*** Passage for review Section Begins ***

Jeff Pollard, Principal Analyst
The threat spectrum has changed. Severe cyberthreats were the exception, and most institutions and companies could manage against the threat spectrum with a rational set of tools and processes. The motivations may well be similar enough — to make money, gain notoriety, get the thrill of disruption, or steal IP or secrets — but the professionalism of bad actors is changing the game and bringing cybersecurity to the front page and the CEO’s desk.
May 12, 2017 was another day of cyberinfamy based on malware, as hospitals and critical infrastructure providers were locked out of their machines due to ransomware dubbed WannaCry, which spread through corporate and government networks, paralyzing businesses and affecting patient care in the UK. The Shadow Brokers, which released the ransomware, took the extra step to monetize through Bitcoin, cybercurrency that complicates the ability of law enforcement across the globe.
WannaCry is one more piece of evidence telling us about this growing threat. As companies continue to digitize their business through the internet of things and artificial intelligence, the available attack surface and impact of hacks grows while the number of threats increases. Security as an afterthought is likely a self-inflicted (and near-fatal) wound for companies and institutions.

*** Passage for review Section Ends ***
*** Data for review Section Begins ***

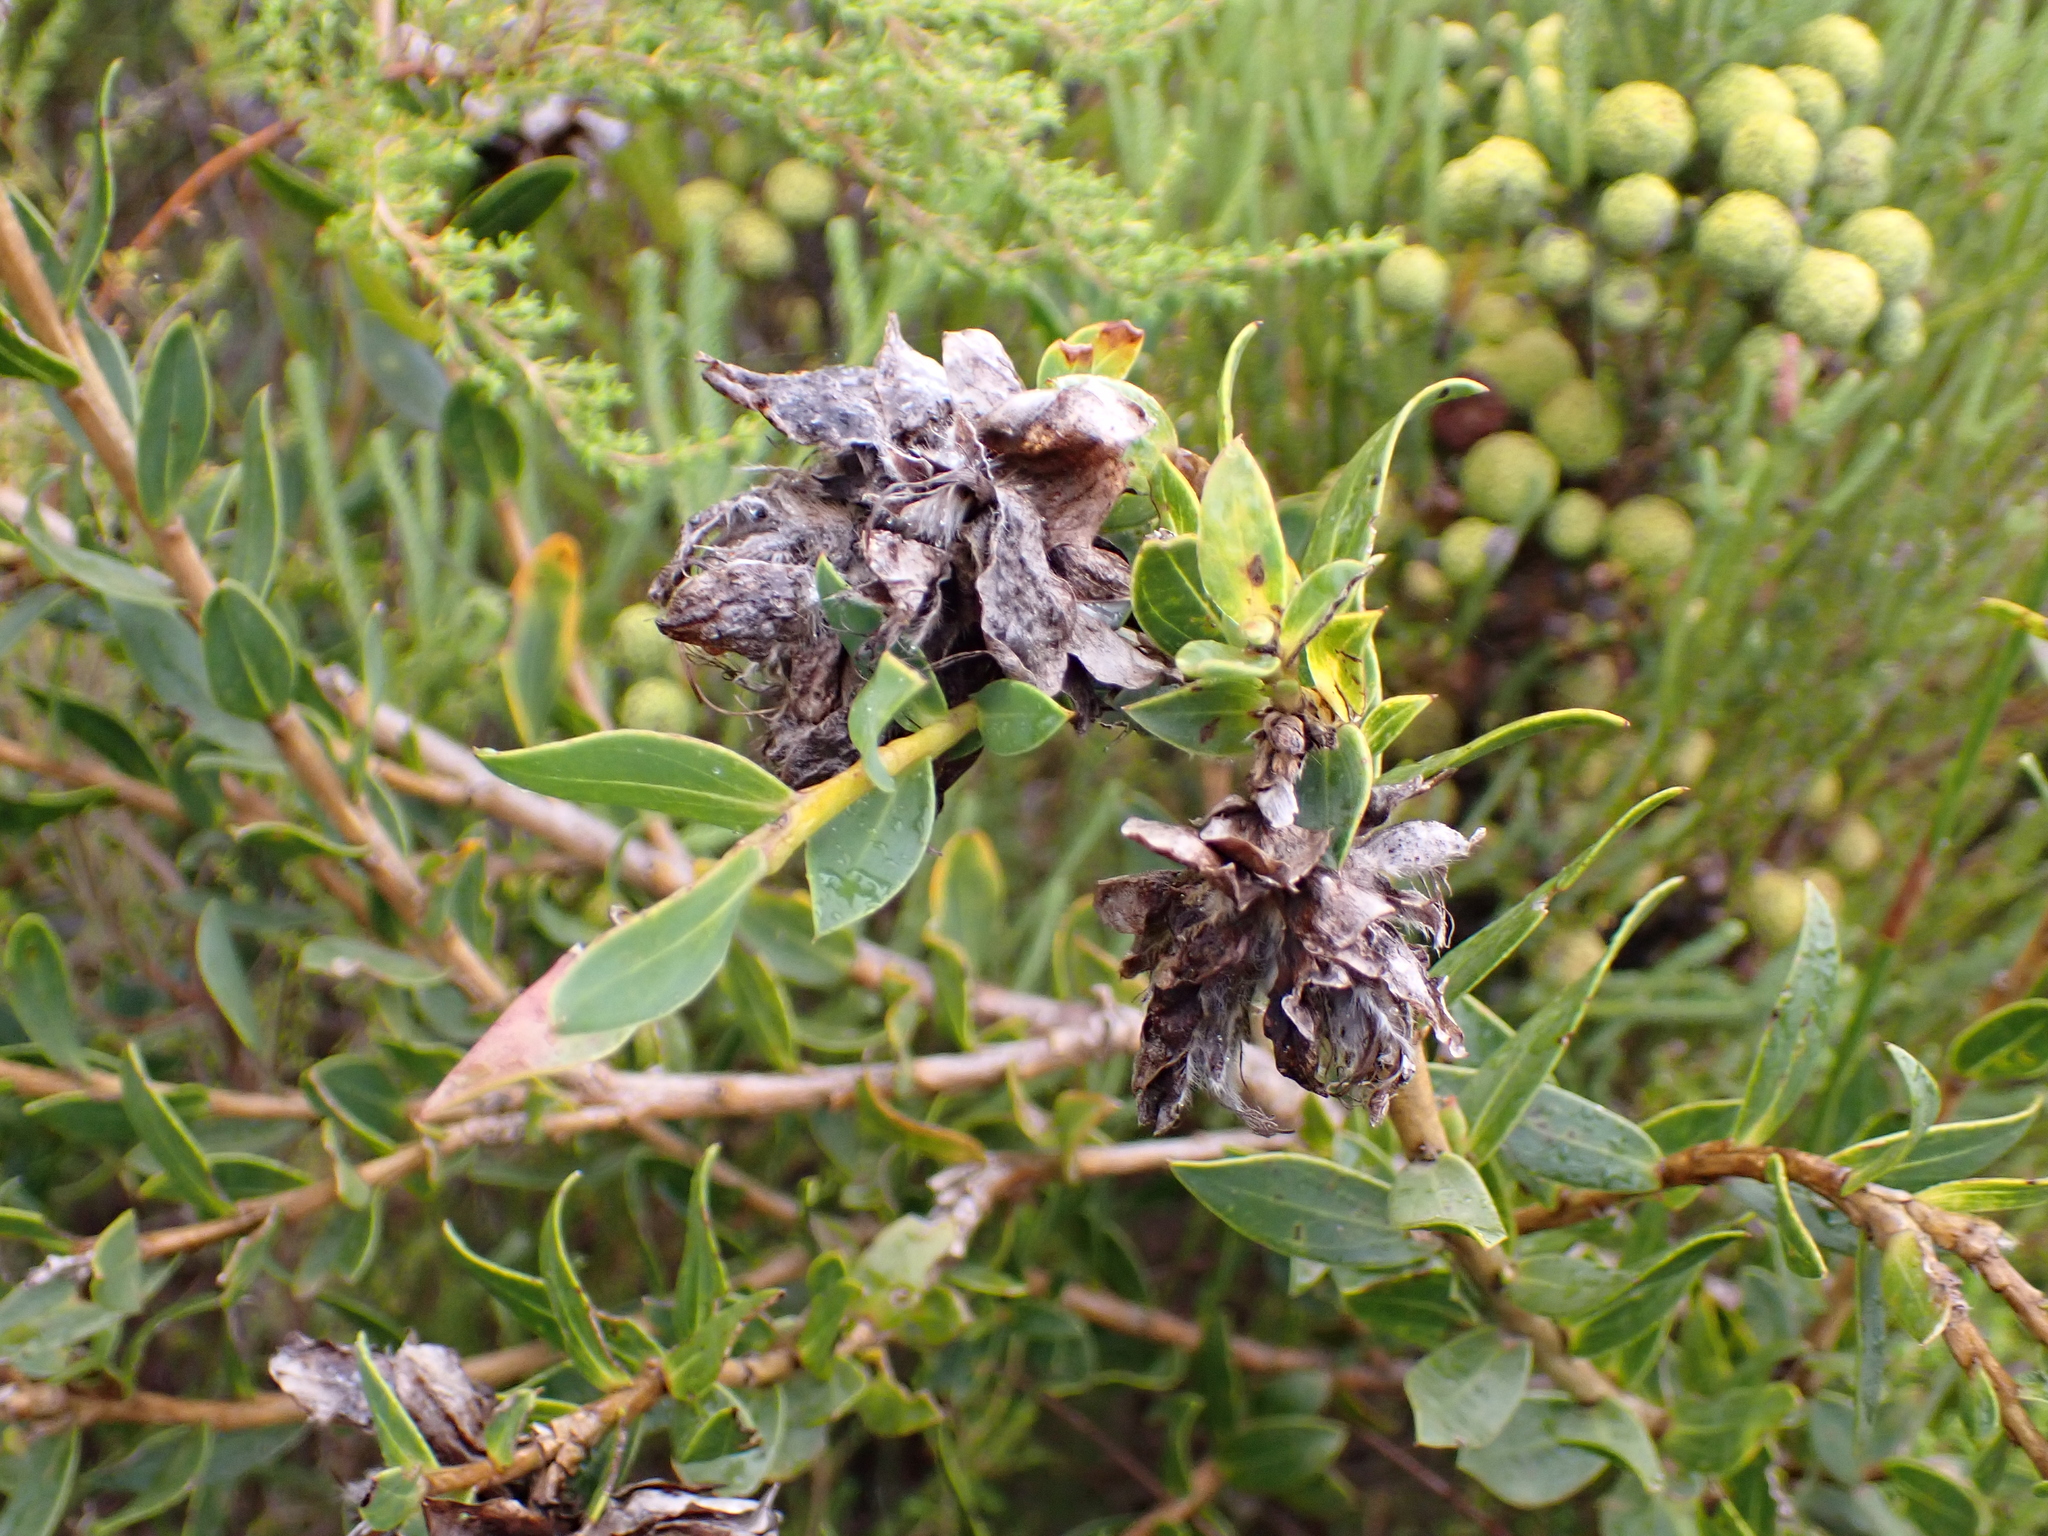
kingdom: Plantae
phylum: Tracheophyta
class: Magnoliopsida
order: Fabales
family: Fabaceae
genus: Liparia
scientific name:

*** Data for review Section Ends ***

Required work:
1. Copy the passage on cyberthreats word for word, starting with "May 12, 2017" and going on through "companies and institutions.".
2. Write the next part of the passage on cyberthreats, picking up after its final sentence.

Results in order:
1.
May 12, 2017 was another day of cyberinfamy based on malware, as hospitals and critical infrastructure providers were locked out of their machines due to ransomware dubbed WannaCry, which spread through corporate and government networks, paralyzing businesses and affecting patient care in the UK. The Shadow Brokers, which released the ransomware, took the extra step to monetize through Bitcoin, cybercurrency that complicates the ability of law enforcement across the globe.
WannaCry is one more piece of evidence telling us about this growing threat. As companies continue to digitize their business through the internet of things and artificial intelligence, the available attack surface and impact of hacks grows while the number of threats increases. Security as an afterthought is likely a self-inflicted (and near-fatal) wound for companies and institutions.

2.
In this podcast, Jeff Pollard emphasizes how being ready to respond to an event such as ransomware is fundamentally different — and better — than reacting to one in real time. And that response is not patching or bringing systems back up but a cohesive, enterprisewide effort that considers customer data, customer experience, and brand among other factors. Whether employing a digital extortion decision tree for ransomware events or, more broadly, making tabletop response planning a common practice for any cyberthreat, companies and institutions need to ensure that they are ready to respond to an elevated threat spectrum.